I talked with a number of people on Friday regarding thoughts on silage, green chop, haying/baling, planting cover crops, etc. Dr. Bruce Anderson, UNL Extension Forage Specialist, said the most common salvage operation for corn damaged by hail, wind, drought, or other calamities is to chop it for silage. Don’t be in a hurry, though. Standing corn currently could be over 80 percent moisture. The easiest way, and maybe the best way, to lower moisture content is simply wait until some stalks start to turn brown. Waiting also allows surviving corn to continue to add tonnage.

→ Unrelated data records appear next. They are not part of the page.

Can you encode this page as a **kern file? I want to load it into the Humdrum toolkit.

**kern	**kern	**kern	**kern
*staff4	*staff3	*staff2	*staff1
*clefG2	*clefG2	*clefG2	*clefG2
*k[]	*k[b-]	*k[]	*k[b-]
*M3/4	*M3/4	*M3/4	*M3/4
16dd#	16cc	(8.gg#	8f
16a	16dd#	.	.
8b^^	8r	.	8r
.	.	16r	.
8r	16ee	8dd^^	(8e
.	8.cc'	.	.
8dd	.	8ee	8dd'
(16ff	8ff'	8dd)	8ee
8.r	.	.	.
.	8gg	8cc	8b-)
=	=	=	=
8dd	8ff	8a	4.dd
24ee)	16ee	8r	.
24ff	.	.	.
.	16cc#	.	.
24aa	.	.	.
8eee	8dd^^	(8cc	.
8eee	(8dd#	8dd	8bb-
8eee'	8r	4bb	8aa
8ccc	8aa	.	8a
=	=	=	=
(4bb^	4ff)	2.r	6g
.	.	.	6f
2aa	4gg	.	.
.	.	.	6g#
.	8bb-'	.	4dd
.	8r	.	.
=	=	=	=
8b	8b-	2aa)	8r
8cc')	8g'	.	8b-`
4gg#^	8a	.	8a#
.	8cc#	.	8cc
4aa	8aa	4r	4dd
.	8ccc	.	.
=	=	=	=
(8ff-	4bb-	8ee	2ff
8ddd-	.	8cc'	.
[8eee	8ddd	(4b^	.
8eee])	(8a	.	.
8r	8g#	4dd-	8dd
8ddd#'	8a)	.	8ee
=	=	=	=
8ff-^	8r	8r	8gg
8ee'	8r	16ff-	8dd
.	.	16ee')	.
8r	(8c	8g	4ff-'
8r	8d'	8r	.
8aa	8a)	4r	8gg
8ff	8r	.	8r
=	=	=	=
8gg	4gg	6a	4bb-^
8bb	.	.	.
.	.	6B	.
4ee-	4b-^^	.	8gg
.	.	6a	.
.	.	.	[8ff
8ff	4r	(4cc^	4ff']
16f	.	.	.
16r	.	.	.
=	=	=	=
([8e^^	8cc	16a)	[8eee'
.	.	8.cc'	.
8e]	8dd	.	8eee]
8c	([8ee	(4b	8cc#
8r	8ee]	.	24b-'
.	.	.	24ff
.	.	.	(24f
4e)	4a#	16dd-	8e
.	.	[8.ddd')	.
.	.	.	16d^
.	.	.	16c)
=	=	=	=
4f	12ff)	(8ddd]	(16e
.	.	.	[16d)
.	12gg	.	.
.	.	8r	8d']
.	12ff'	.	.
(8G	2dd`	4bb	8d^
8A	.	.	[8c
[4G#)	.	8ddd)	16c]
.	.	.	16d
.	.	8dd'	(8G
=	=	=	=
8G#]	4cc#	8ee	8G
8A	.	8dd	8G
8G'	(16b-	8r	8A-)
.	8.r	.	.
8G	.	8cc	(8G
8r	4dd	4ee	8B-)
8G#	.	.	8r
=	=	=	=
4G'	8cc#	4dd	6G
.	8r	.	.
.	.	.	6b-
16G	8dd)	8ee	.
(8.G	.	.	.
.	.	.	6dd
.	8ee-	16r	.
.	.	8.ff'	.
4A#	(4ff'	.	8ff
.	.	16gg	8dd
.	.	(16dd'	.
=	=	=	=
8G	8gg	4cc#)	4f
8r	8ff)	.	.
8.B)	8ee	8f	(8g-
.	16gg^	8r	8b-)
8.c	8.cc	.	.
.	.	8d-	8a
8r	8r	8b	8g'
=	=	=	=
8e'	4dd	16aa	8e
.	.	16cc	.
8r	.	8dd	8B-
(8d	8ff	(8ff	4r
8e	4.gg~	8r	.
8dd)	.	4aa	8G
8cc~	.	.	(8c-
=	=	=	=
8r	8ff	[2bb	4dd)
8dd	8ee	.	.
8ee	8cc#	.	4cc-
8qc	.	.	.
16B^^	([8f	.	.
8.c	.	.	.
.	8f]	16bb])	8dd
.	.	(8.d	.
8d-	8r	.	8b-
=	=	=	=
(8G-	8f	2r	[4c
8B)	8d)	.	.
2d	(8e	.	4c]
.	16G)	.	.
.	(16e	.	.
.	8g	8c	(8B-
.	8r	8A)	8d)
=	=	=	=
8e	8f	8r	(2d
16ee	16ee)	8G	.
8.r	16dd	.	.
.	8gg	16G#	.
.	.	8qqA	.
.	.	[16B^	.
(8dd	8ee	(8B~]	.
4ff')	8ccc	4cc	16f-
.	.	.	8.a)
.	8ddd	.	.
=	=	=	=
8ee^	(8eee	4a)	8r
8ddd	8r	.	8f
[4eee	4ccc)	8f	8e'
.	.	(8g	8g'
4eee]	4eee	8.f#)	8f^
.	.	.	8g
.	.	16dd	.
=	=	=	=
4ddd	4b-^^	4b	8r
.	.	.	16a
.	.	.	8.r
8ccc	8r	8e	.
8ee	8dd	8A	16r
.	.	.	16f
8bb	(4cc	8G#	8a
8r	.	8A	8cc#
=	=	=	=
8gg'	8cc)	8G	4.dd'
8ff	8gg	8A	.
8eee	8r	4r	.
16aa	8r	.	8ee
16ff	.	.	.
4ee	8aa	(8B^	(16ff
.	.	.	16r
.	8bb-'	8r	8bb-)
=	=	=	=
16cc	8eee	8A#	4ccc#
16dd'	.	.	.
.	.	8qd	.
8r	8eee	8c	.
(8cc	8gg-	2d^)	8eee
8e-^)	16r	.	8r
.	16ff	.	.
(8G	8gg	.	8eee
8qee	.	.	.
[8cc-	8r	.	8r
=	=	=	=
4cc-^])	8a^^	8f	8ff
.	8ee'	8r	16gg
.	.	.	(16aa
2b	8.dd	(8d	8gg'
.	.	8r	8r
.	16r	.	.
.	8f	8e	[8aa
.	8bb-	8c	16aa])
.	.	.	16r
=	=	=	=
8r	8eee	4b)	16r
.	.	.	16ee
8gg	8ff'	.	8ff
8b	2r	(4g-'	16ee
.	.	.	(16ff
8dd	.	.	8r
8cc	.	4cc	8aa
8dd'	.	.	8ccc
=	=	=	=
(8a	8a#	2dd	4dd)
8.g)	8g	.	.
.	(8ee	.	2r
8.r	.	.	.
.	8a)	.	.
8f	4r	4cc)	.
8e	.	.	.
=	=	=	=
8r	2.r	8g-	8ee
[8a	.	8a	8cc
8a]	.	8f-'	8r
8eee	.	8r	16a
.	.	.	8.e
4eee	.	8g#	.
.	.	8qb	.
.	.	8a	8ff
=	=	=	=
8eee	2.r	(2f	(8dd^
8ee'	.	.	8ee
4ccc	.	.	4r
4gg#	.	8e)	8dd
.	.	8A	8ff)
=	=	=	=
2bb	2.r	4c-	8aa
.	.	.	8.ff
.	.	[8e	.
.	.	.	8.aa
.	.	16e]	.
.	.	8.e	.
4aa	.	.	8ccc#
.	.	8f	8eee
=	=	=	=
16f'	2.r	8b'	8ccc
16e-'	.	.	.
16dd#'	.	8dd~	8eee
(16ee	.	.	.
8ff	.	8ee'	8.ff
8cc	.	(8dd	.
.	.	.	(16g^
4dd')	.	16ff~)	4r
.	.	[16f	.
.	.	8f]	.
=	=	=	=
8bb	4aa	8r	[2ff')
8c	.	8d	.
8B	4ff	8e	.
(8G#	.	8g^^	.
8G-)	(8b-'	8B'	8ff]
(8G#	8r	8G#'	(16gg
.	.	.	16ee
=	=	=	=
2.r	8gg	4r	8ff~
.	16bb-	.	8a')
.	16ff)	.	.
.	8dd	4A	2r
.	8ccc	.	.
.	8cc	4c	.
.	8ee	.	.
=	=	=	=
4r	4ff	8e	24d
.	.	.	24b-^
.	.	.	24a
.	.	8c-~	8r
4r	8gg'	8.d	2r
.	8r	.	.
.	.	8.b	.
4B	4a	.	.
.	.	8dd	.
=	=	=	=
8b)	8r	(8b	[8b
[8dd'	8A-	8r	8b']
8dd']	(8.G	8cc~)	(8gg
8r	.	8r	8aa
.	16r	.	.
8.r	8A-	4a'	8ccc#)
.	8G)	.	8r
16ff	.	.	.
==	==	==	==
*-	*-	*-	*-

But in some of our damaged fields, I don’t think we can wait to make silage. Bruce also shared you can reduce moisture by windowing the crop and allow it to wilt one-half to one full day before chopping. You also could mix grain or chopped hay to freshly chopped corn to lower the moisture content. It takes quite a bit of material for mixing though – about 7 bushels of grain or 350 pounds of hay to lower each ton of silage down to 70 percent moisture from an original 80 percent moisture. That’s 7 bushels grain or 350 pounds of hay for each ton of silage.
Or, you can allow that windrowed corn to dry completely and bale it as hay. Be sure to test it for nitrates before feeding. Grazing might be the easiest way to use damaged corn, and this is a good way to extend your grazing season. You might even plant some corn grain or sorghum-sudangrass or oats and turnips between rows to grow more forage for grazing if you can wait until late fall before grazing. Be sure to introduce livestock slowly to this new forage by feeding them before turning in to reduce the chances of digestive problems. Also, strip graze the field to reduce trampling losses and get more grazing from the corn.